Nach einem 71:54-Sieg über den französischen Vertreter CS Meaux und dem 77:44-Erfolg gegen Ausrichter Sitting Bulls Wien mussten sich die Wetzlarer Rollis am Samstag zwar dem spanischen Spitzenteam CD Ilunion Madrid mit 55:65 geschlagen geben, buchten das Ticket für die Runde der letzten Acht aber schließlich durch einen souveränen 85:67-Sieg über den aktuellen Tabellenführer der italienischen Serie A, ASD Santo Stefano. »Da haben wir nichts anbrennen lassen und von Anfang an demonstriert, wer in die nächste Runde einziehen wird und wer nicht«, musste Andreas Joneck im heimischen Wetzlar nicht zittern.
Nur fünf Akteure gesund und fit
Was auf die Protagonisten vor Ort eher weniger zutraf. Ohne Fußgänger Mark Beissert sowie den auch nach über fünf Jahren noch im Asylverfahren steckenden und deshalb an Deutschland gebundenen Iraker Peymen Mizan nach Wien mit einer Neuner-Rotation angereist, waren es schließlich nur fünf Akteure, die sich gesund und fit meldeten. Denn Thomas Böhme und Simon Brown, die schon beim letzten Bundesligaspiel in Essen gefehlt hatten, kamen grippekrank in Wien an. Der britische Weltmeister Ghazain Choudhry und der niederländische Europameister Quinten Zantinge, beide ebenfalls wegen eines Magen-Darm-Infekts nicht fit, wurden in Spiel eins gegen CS Meaux von Janet Zeltinger noch geschont, ehe sich auch noch der japanische Internationale Reo Fujimoto im letzten Match gegen Santo Stefano verletzte. Zu allem Übel hatte auch Simon Brown noch Probleme mit seinem Sportrollstuhl, so dass die gesamte RSV-Delegation heilfroh war, die Reise nach Wien mit der Qualifikation fürs Viertelfinale abgeschlossen zu haben.
In diesem geht es für den 14-fachen Deutschen Meister und 14-fachen nationalen Pokalsieger nun im spanischen Albacete weiter. Neben den Gastgebern trifft Wetzlar dort noch auf Galatasaray Istanbul und Econy Gran Canaria.
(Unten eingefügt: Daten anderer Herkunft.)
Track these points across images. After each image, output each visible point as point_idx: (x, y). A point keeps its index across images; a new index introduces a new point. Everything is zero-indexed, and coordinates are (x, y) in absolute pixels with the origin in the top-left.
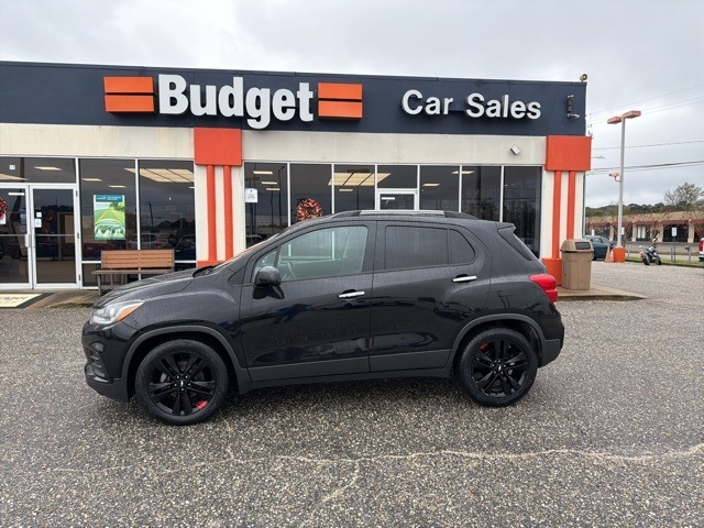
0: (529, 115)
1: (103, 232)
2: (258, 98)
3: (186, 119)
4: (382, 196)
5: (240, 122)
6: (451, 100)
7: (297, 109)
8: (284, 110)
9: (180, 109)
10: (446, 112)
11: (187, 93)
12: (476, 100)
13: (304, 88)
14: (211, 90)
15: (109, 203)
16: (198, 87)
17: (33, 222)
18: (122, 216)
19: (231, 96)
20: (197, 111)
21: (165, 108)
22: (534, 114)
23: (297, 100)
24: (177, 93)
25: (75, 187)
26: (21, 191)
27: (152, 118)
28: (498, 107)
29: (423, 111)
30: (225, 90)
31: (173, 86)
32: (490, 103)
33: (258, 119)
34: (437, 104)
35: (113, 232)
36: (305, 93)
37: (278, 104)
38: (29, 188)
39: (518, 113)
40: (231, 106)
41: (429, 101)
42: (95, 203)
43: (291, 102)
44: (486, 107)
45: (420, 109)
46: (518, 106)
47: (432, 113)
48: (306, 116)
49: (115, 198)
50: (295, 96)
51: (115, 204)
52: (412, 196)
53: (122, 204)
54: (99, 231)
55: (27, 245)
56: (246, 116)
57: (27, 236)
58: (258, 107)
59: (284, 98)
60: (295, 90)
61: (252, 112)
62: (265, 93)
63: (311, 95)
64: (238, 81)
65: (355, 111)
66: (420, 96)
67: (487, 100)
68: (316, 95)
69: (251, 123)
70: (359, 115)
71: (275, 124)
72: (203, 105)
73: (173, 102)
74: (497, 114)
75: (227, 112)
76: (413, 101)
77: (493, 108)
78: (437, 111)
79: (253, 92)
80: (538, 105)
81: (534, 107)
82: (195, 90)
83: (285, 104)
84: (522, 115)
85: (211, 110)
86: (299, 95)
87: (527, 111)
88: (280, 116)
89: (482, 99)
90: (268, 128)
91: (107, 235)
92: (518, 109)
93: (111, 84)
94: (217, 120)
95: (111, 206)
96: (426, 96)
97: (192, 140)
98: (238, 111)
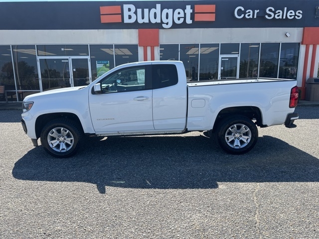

Der härteste Konkurrent auf dem angestrebten Weg ins Final Four im niederländische Nijmegen ist Mitte März Gastgeber BSR Amiab Albacete, jener Spitzenclub aus der 180000 Einwohner zählenden Stadt rund 250 Kilometer südöstlich von Madrid. Die Mannschaft aus der Region Kastilien/La Mancha ist amtierender spanischer Meister, aktueller Tabellenführer in der División de Honor und amtierenden Champions-Cup-Sieger. Zu beiden Titeln führte die Iberer in der Vorsaison vor allem der britische Weltmeister »Gaz« Choudhry, der in dieser Spielzeit das Trikot des RSV Lahn-Dill trägt.
Wiedersehen in Albacete
Aber auch die US-Amerikanerin Rose Hollermann wird in Albacete auf ihr altes Team treffen, wechselte sie doch im vergangenen Sommer von der Kanareninsel Gran Canaria nach Mittelhessen. Mit dem dritten Konkurrenten im Viertelfinale verbindet den RSV Lahn-Dill neben den drei Champions-League-Endspielen 2008, 2011 und 2012 auch das Wiedersehen mit dem polnischen Internationalen Piotr Luszynski. Der inzwischen schon 50-Jährige gewann mit den Wetzlarern 2017 das Double aus Meisterschaft und Pokalsieg in Deutschland.
Bei »Gala«, wieder einmal gecoacht von der türkischen Ikone Sedat Incesu, steht Luszynski allerdings in einem Team, das seine Ambitionen auf die europäische Krone in den letzten Jahren aus finanziellen Gründen herunterschrauben musste. Ganz im Gegensatz zum RSV Lahn-Dill, der über Albacete schließlich im Mai in Nijmegen versuchen möchte, Königsklassen-Titel Nummer acht zu ergattern. Egal, wer sich in der anderen Viertelfinale-Gruppe in Elxleben, in der die Thuringia Bulls auf CD Ilunion Madrid, GSD Porto Torres aus Sardinien und den spanischen Tabellenvierten Bidaideak Bilbao BSR treffen, auch durchsetzen wird.